▶ **WHAT YOU SHOULD DO**: Set out each line from the following listing that includes the word "және".

▶ **EXERCISE MATERIALS**:
★ ★ ★ ★ ★ ★ ★
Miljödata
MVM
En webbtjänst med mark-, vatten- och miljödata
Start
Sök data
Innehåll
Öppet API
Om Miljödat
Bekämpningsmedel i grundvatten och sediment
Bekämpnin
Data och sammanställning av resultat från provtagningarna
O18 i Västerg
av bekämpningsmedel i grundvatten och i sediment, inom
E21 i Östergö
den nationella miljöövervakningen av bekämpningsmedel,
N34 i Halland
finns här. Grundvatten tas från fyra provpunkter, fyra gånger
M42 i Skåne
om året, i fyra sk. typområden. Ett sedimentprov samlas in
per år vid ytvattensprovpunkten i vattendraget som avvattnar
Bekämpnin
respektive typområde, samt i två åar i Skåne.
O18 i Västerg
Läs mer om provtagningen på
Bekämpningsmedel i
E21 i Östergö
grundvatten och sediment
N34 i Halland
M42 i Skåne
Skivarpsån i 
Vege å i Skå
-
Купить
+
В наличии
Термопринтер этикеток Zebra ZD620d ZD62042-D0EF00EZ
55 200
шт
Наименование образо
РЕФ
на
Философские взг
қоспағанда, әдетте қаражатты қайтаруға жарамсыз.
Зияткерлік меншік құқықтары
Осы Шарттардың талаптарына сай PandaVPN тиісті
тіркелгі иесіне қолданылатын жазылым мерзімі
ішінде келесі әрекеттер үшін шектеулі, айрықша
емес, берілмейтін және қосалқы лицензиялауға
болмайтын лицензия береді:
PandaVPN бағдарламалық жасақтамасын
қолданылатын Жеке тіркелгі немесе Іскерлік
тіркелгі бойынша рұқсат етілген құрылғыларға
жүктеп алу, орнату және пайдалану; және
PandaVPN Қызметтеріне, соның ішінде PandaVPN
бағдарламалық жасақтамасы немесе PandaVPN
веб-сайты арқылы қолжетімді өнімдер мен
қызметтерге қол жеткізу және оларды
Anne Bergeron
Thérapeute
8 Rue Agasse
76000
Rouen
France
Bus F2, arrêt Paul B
★ ★ ★ ★ ★ ★ ★
▶ **EXERCISE ANSWER**:
емес, берілмейтін және қосалқы лицензиялауға
жүктеп алу, орнату және пайдалану; және
қызметтерге қол жеткізу және оларды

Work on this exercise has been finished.